Auch in Deutschland hat Erdogans AKP eine große Anhängerschaft. Bei den Präsidentschaftswahlen 2018 bekam er 64,8 der Stimmen von den Deutschtürken, die zur Urne gingen.
Parlaments- und Präsidentschaftswahlen 2023
Derzeit liegt die AKP laut Umfragen zwischen 30 und 32 Prozent. Mit ihrem Bündnispartner, der ultranationalistischen MHP kommt sie gerade mal auf knappe 38 Prozent. Allerdings sind Erdogans Zustimmungswerte viel höher als die seiner Partei.
Was neu ist in der Türkei: Zum ersten Mal haben sechs sehr unterschiedliche Oppositionsparteien ein Bündnis gegen die AKP geschmiedet. Eine weitere Allianz haben die Kurden und Sozialisten gegründet.
Aber bleiben bei den nächsten Wahlen 2023 Präsidentschaft und Parlamentsmehrheit in AKP-Hand oder wird ihre Alleinherrschaft nach 20 Jahren erschüttert? Für den Fall, dass die Opposition im Parlament die Mehrheit gewinnt, Erdogan aber als Präsident im Amt bleibt, geht der Türkei-Experte Brakel von einer instabilen Regierung aus. Seiner Meinung nach würde dann Erdogan stärker als bisher am Parlament vorbeiregieren. Allerdings könne die Opposition ihm da das Leben schwer machen - vermutlich wären vorgezogene Neuwahlen dann die Folge.
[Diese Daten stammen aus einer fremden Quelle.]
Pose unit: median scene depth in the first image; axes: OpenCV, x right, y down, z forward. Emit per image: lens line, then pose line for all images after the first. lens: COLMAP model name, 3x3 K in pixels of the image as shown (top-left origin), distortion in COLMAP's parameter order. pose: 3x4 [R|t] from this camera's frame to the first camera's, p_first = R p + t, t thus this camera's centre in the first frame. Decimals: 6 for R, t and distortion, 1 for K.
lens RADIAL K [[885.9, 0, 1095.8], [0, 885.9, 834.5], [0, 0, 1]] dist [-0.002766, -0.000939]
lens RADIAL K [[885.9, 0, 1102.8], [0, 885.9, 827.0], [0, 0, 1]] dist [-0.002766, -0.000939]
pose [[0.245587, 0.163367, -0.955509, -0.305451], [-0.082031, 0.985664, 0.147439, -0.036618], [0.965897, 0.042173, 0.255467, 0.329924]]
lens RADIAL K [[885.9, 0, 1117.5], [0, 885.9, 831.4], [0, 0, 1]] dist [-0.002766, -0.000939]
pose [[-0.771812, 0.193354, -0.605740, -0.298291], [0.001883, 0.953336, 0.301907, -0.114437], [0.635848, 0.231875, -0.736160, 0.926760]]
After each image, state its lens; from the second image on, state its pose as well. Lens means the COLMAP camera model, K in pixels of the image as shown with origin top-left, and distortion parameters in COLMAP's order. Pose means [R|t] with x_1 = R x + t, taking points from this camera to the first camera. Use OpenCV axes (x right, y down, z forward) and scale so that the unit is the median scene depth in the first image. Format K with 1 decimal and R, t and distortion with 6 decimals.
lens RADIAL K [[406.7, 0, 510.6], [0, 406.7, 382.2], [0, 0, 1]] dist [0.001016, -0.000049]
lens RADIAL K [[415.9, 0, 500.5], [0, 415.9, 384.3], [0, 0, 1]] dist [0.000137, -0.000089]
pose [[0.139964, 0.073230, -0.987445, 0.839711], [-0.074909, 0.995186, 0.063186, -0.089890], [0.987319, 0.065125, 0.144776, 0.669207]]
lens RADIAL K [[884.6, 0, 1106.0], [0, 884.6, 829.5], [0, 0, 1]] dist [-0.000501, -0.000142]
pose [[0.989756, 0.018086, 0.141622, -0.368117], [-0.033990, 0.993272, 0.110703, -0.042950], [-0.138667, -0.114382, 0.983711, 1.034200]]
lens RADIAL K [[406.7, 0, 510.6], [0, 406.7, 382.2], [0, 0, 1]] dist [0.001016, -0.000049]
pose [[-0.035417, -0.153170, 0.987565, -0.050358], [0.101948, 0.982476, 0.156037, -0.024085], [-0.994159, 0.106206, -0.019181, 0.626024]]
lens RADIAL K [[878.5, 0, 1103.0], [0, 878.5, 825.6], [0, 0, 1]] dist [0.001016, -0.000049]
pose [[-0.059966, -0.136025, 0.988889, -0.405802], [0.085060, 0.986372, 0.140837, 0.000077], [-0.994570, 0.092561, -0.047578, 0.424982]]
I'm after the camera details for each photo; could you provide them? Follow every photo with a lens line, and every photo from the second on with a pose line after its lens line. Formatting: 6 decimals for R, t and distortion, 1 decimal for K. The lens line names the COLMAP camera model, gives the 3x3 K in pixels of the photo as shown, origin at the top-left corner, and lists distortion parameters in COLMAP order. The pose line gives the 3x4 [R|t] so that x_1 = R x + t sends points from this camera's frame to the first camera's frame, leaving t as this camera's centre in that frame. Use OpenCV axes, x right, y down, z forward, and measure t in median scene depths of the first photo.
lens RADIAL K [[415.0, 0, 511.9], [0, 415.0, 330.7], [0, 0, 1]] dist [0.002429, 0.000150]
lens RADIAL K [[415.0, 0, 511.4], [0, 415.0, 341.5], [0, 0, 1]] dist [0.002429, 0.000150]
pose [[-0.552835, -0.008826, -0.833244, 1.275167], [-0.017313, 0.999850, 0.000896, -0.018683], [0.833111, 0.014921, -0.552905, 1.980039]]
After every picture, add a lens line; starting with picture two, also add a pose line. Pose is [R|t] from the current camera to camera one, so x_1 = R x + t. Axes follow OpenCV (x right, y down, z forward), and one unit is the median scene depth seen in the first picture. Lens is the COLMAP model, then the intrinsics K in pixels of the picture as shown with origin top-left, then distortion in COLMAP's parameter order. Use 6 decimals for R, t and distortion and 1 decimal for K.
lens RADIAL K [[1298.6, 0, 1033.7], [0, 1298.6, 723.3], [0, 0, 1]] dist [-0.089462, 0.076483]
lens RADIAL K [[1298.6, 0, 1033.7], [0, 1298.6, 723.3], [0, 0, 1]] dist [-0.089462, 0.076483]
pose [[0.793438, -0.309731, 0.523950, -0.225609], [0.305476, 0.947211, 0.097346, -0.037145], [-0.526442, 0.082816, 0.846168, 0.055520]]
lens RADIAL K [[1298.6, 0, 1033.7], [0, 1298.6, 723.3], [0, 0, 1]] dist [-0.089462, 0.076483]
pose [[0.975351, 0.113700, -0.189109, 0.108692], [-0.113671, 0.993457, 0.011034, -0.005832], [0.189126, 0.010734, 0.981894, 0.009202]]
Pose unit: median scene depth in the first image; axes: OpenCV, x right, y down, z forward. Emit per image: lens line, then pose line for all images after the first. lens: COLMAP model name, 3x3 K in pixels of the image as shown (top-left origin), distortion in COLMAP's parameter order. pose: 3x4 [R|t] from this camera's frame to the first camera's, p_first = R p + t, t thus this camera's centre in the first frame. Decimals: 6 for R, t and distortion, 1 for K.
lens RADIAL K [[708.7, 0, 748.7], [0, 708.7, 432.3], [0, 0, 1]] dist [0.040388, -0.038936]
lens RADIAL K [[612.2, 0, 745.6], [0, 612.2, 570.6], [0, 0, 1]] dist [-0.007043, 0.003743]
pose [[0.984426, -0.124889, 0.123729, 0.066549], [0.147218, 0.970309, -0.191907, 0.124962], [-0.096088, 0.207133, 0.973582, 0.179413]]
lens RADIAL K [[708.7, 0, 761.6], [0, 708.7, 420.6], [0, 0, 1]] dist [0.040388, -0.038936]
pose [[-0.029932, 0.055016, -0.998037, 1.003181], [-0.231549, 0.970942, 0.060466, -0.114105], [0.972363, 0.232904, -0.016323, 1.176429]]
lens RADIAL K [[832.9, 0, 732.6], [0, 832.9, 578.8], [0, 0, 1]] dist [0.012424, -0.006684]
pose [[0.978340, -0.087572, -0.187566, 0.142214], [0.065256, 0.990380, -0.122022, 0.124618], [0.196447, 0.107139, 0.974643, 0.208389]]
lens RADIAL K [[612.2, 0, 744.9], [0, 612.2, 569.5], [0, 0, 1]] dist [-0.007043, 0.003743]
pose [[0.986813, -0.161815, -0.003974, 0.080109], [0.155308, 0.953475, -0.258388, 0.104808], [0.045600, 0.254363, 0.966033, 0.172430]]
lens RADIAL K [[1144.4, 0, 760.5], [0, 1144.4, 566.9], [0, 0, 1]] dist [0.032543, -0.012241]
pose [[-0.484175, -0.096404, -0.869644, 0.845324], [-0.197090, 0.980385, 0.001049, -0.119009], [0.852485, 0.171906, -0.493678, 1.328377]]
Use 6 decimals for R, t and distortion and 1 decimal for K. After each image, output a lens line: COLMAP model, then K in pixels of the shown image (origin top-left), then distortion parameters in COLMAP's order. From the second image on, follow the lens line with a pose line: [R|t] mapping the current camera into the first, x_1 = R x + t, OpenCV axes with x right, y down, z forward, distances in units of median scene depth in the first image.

Sollte aber die Opposition auch den Präsidenten stellen, stünde sie laut Brakel vor der großen Herausforderung, schnell greifbare Verbesserungen zu den wichtigsten Themen wie Migration und Wirtschaft zu liefern, was nicht einfach sei. Das Risiko, dass die breite Oppositionsfront sich an der Macht zerlegt, sei dann hoch, so Brakel. Bei den 2024 anstehenden Kommunalwahlen könnte die AKP dann ein Comeback erleben, sagt der Türkei-Experte voraus.
Salim Cevik von der SWP glaubt, der Westen und ausländische Investoren würden sich bis dahin eher um einen krisenfreien Umgang mit Ankara bemühen, erst danach würden sie ihre Türkei-Politik neu ausrichten. Einer würde sich allerdings nicht zurückhalten, sondern aktiv Erdogan zum Sieg verhelfen: Der russische Präsident Wladimir Putin. Er leiste jetzt schon Unterstützung, bringe Erdogan stets als Vermittler in der Ukraine-Krise ins Spiel, auch wirtschaftlich greife er ihm unter die Arme, so Cevik weiter. Wie weit Putin gehen würde und ob seine Bemühungen der AKP beim Machterhalt helfen, werden die nächsten Monate zeigen.